Crystallographic Information File (CIF) https://doi.org/10.1107/S1600536807054001/ng2356sup1.cif
Contains datablocks global, I

hkl

Structure factor file (CIF format) https://doi.org/10.1107/S1600536807054001/ng2356Isup2.hkl
Contains datablock I

CCDC reference: 672840

checkCIF report

Key indicators

  • Single-crystal X-ray study
  • T = 296 K
  • R factor = 0.066
  • wR factor = 0.151
  • Data-to-parameter ratio = 10.8

checkCIF/PLATON results

No syntax errors found


No errors found in this datablock
Comment top

Heterocyclic compounds containing a 1,4-dioxepin-5-one ring (7-membered lactone) are expected to exhibit antibacterial activity (Ito et al., 1997; Rao, 1996). In addition, the compounds are of interest in terms of their polymerization abilities (Mathisen et al., 1989). The title compound, (I), is the first example of a thiophene derivative with two fused 1,4-dioxepin-5-one rings and its molecular and crystal structures are described here.
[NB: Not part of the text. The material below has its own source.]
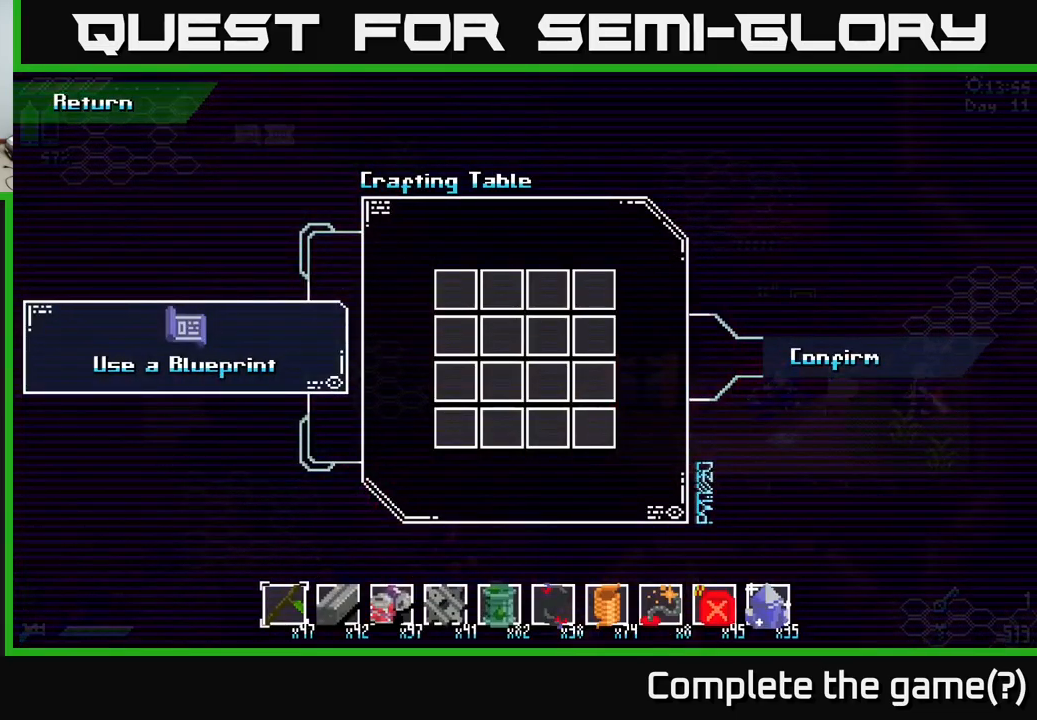
{"buttons": [], "left_stick": "center", "right_stick": "center", "events": [[50, "A", "down"], [117, "A", "up"]]}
The compound (I) crystallizes in the Pnma space group with one molecule in the asymmetric unit (Fig. 1). The bond lengths and angles are within the normal ranges (Table 1). The molecule lies on the mirror plane except the O2, C6, C9 and C10 atoms and the H atoms bonded to the C atoms, which are crystallographically disordered about the plane over each site with 0.5 of occupancy.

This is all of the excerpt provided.